With the ever-freshening wind, I began to think more about my paddle stroke than nature or John Muir, setting each upcoming buoy as my next goal. As I closed in on a buoy, the next one would come into sight, and I would redirect my effort. Each buoy drew me on toward the east end of the lake and the city of Montello. I set off for each new buoy a little more exhausted and cramped, but knowing that I had a couple hundred fewer paddle strokes to go.

And so I reached the Montello boat landing at mid-afternoon. A lean man with close-cropped, graying hair was launching his fishing boat. His name was Don, and he said that it was the first time this year that he had put the boat in the water. He intended to do a tune-up run before going fishing.
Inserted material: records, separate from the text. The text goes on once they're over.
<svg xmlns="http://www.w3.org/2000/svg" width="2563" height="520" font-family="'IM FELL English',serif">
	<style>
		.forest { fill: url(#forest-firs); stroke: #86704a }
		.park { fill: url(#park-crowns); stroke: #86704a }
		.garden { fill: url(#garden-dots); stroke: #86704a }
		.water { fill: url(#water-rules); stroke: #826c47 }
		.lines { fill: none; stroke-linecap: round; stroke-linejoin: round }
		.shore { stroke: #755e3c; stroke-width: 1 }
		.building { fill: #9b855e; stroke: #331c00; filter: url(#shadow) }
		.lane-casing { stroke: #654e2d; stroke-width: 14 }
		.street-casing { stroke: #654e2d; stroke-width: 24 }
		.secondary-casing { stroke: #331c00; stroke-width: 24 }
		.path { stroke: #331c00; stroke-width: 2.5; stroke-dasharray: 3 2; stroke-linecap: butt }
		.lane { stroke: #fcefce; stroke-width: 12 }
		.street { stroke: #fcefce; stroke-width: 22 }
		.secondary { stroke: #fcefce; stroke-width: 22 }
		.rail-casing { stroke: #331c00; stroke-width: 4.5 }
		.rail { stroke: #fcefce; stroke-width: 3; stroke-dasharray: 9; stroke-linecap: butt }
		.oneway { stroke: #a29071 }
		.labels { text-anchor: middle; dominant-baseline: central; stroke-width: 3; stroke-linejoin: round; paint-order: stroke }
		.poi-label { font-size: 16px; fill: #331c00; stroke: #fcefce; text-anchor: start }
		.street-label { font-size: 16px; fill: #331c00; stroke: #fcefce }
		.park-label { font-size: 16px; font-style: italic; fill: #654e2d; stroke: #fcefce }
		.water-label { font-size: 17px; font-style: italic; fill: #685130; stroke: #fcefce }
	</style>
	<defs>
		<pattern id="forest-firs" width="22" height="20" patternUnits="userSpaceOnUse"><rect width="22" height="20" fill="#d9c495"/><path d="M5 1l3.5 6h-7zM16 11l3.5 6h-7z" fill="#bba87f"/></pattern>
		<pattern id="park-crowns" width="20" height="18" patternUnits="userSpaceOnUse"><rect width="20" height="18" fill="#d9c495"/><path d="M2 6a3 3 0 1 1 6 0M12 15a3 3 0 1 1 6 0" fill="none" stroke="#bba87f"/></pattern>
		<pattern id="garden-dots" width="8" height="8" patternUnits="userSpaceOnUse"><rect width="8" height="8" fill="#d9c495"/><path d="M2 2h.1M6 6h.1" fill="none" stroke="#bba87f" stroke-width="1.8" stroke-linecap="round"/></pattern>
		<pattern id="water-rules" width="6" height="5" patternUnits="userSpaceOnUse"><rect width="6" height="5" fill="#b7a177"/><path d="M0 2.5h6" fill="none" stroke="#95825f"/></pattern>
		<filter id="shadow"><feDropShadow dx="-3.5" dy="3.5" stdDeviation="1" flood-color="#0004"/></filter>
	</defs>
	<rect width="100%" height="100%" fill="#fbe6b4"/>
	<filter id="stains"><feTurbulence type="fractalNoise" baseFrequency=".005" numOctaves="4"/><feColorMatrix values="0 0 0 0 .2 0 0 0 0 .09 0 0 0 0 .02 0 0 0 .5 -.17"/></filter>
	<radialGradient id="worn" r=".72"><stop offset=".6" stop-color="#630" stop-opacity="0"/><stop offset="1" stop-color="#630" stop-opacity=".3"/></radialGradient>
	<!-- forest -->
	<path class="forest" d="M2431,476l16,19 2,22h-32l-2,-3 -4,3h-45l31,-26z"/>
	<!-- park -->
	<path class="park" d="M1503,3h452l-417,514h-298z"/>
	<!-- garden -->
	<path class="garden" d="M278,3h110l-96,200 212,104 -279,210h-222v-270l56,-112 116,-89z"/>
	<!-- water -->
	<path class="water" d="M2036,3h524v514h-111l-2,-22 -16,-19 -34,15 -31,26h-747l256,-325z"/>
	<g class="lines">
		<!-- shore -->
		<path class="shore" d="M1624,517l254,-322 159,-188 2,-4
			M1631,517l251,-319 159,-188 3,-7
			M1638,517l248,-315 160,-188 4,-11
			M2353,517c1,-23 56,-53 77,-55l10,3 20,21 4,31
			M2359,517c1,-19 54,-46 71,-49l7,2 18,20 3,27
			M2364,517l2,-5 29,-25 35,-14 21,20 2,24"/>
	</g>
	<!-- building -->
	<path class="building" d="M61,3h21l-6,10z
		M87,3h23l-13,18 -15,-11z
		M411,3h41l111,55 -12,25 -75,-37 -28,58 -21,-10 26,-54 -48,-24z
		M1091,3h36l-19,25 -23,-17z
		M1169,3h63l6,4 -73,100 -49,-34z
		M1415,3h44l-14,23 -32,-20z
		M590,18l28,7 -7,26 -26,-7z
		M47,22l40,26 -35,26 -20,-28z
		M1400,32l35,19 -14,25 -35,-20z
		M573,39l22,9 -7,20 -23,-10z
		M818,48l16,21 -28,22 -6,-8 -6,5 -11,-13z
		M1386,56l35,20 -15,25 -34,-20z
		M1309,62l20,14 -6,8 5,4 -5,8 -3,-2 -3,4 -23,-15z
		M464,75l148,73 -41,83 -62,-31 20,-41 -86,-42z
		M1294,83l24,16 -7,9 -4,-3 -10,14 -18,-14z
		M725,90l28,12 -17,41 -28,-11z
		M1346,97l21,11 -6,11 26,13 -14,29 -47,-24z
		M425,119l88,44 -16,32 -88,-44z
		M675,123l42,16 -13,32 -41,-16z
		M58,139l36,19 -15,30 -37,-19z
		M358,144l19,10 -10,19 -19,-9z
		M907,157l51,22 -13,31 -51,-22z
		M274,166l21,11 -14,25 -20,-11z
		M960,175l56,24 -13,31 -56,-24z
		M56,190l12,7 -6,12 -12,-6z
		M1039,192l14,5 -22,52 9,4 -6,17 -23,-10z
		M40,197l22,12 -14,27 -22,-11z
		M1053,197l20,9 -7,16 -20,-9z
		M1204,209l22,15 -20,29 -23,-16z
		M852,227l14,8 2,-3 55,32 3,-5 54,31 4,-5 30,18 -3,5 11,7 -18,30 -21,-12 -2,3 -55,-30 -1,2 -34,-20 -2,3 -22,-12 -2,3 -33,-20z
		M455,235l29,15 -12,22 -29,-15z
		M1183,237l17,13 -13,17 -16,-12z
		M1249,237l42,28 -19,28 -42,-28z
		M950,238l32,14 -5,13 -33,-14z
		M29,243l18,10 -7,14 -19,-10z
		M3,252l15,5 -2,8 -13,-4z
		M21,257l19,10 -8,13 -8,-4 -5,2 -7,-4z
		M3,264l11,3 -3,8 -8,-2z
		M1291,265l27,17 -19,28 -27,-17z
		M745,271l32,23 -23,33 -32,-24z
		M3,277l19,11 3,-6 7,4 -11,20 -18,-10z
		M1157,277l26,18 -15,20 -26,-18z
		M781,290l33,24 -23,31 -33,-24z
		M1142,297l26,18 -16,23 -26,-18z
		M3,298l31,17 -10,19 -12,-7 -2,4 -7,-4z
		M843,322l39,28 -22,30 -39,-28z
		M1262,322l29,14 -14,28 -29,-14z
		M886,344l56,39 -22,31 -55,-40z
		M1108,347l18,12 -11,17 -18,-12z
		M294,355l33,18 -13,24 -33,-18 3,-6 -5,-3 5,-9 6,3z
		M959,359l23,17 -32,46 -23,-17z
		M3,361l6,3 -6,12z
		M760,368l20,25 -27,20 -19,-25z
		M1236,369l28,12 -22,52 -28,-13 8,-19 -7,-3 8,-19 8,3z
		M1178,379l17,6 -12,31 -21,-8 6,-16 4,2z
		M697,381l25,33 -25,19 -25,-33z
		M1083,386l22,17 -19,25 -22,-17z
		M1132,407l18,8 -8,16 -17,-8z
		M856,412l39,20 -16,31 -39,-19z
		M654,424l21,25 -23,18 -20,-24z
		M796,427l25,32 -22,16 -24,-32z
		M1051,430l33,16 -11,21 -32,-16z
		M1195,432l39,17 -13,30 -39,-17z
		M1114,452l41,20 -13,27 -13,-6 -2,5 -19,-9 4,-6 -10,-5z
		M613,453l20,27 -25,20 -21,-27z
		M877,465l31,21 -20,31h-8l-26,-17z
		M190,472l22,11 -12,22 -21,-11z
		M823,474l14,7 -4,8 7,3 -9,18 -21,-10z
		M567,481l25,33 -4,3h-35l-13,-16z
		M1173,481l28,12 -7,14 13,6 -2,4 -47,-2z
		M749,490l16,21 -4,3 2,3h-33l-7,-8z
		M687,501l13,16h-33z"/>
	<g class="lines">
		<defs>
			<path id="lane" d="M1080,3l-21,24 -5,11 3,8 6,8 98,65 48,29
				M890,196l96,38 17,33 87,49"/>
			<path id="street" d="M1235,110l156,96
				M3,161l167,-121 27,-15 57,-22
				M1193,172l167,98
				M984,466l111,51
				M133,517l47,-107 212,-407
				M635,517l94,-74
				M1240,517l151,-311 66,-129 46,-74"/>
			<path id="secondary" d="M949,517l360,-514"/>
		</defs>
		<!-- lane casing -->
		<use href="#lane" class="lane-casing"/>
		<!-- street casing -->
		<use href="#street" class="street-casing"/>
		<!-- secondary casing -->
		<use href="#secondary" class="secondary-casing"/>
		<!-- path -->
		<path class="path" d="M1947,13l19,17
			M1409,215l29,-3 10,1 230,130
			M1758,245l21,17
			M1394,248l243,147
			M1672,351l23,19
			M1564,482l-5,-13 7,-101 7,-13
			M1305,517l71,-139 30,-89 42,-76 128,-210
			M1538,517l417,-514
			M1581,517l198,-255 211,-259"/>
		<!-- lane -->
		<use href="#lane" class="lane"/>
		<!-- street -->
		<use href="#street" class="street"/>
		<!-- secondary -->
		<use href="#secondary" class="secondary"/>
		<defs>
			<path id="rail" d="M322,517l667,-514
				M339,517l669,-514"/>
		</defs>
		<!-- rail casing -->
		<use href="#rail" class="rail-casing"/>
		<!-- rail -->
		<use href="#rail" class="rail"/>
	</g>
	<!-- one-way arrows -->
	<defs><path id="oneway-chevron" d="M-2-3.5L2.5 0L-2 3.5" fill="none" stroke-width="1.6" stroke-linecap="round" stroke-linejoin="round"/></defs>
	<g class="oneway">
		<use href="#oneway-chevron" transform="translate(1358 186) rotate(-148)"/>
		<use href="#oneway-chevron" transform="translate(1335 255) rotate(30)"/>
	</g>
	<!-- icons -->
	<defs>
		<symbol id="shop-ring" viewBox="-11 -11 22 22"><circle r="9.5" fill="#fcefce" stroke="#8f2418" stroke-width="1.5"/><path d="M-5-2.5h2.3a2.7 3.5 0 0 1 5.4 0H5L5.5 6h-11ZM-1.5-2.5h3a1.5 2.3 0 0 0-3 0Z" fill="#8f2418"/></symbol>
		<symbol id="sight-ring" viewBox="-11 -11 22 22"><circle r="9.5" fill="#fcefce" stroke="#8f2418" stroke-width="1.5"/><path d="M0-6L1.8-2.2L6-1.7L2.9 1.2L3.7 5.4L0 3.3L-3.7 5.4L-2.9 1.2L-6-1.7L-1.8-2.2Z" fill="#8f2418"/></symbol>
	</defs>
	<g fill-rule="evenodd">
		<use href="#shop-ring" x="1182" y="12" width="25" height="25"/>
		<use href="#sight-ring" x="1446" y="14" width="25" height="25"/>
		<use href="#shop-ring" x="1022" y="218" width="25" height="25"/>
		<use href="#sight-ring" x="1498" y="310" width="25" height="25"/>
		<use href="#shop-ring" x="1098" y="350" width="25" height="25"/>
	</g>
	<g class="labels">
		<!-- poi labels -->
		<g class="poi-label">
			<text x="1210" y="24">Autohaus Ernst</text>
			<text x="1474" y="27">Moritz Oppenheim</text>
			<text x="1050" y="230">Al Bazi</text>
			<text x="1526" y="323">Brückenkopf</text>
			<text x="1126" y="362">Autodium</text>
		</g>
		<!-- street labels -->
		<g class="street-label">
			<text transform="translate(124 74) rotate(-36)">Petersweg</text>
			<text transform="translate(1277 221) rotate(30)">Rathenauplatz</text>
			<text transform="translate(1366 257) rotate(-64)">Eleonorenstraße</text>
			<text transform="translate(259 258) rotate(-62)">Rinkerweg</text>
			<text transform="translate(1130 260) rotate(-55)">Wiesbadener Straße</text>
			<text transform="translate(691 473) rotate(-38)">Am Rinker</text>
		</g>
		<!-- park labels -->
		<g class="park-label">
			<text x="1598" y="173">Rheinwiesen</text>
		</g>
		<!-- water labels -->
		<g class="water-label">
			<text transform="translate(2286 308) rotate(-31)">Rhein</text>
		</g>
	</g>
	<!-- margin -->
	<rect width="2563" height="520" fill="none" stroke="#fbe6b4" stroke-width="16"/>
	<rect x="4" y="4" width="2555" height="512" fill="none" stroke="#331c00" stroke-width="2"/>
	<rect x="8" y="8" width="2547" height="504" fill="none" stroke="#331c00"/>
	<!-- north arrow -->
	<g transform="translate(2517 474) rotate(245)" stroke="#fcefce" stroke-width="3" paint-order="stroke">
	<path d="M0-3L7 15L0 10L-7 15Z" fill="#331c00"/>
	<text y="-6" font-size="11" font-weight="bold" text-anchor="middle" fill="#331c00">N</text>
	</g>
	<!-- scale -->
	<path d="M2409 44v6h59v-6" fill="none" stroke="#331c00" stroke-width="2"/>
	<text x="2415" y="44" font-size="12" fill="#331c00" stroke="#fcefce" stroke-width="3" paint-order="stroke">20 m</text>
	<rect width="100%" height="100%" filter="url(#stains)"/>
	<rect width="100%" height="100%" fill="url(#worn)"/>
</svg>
Even though Don was retired, he had been too busy to get out earlier with the boat.

In fact, he had just returned from a cattle round-up in Montana on a relative’s 30,000-acre ranch. A crew of Wisconsin family members drove out in two pickup trucks to Montana to help. The group included Don’s fourteen year-old nephew and sixteen year-old niece. On the ranch, they rounded up and branded 400 calves. That seemed a lot, but Don’s relative said there should have been nearly 500. The rancher thought the missing hundred had been rustled by a neighbor! Don rode an ATV, but said that he would get on a horse next year. Despite not being mounted, Don loved the work, the cowboys, the West and the idea. He still wore his straw cowboy hat and a big, cowboy-style silver belt buckle.

After I said goodbye to Don and finished strapping the wheels on the front of the baidarka, I turned north down a gravel road, headed for Montello and the Kozy Rest Motel.


1. Svob, Mike, and Elizabeth McBride. Paddling Northern Wisconsin: 82 Great Trips by Canoe and Kayak, at page 11. Trails Books, 1998.

2. The Sierra Club. John Muir: A Brief Biography. 2011. Accessed November 5, 2011. http://www.sierraclub.org/john_muir_exhibit/life/muir_biography.aspx.

3. Muir, Johm. Nature Writings: The Story of My Boyhood and Youth; My First Summer in the Sierra; The Mountains of California. Library of America, April 22, 1997.